Peroxisome proliferator-activated receptors (PPARs) and liver X receptor alpha are ligand-activated transcription factors that belong to nuclear receptors superfamily and are involved in the regulation of lipid metabolism. PPAR, especially PPAR-alpha, PPAR-gamma agonists and liver X receptor alpha agonists can regulate the expression or biosynthesis of some factors involved in the formation and function of HDL, such as apolipoprotein (apo) A-I and ATP binding cassette transporter A1 (ABCA1). It is well known that HDL plays an important role in the treatment of hyperlipidemia as the carrier of reverse cholesterol transport. In the present study, the anti-hyperlipidemic properties of CM108, a derivative of flavone, 9-Hydroxy-2-mercapto-6-phenyl-2-thioxo-1,3,5-trioxa-2lambda(5)-phospha-cyclopenta[b]naphthalen-8-one, were studied. Through the transactivation assays of in vitro study, it was discovered that CM108 could activate PPAR-alpha PPAR-gamma and liver X receptor alpha at 40-150 microg/ml, which subsequently resulted in activating ABCA1 promoter and enhancing apoA-I and apoA-II production, whereas reducing apoC-III production significantly.

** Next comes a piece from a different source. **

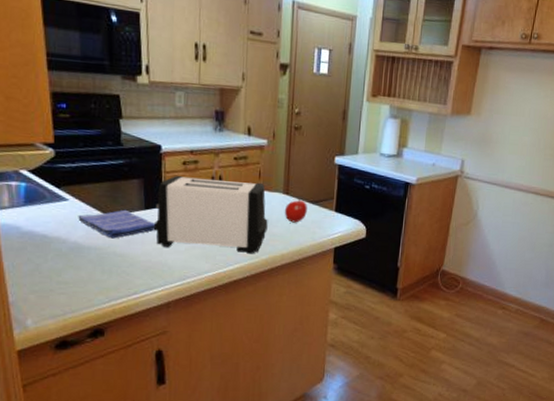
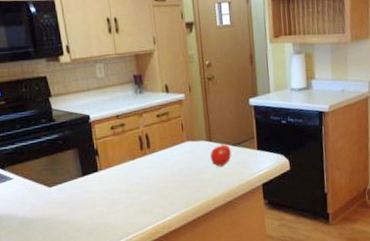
dish towel: present [78,209,156,239] -> none [23,179,95,208]
toaster: present [153,175,268,254] -> none [91,134,197,208]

Furthermore, after in vivo study that the hyperlipidemic rats were treated with CM108 for 4 weeks, a significant increase was found in HDL cholesterol levels (26.7%, P<0.05) and a significant decrease was also noticed in triglyceride levels (26.3%, P<0.01) at 100 mg/kg CM108 group compared with that of control animals. Meanwhile, the atherogenicity index, represented by total cholesterol/HDL ratio, was significantly reduced (P<0.01). In conclusion, CM108 can effectively elevate HDL levels and lower triglyceride levels in hyperlipidemic rats maybe by regulating a series of genes, receptors and proteins related to HDL.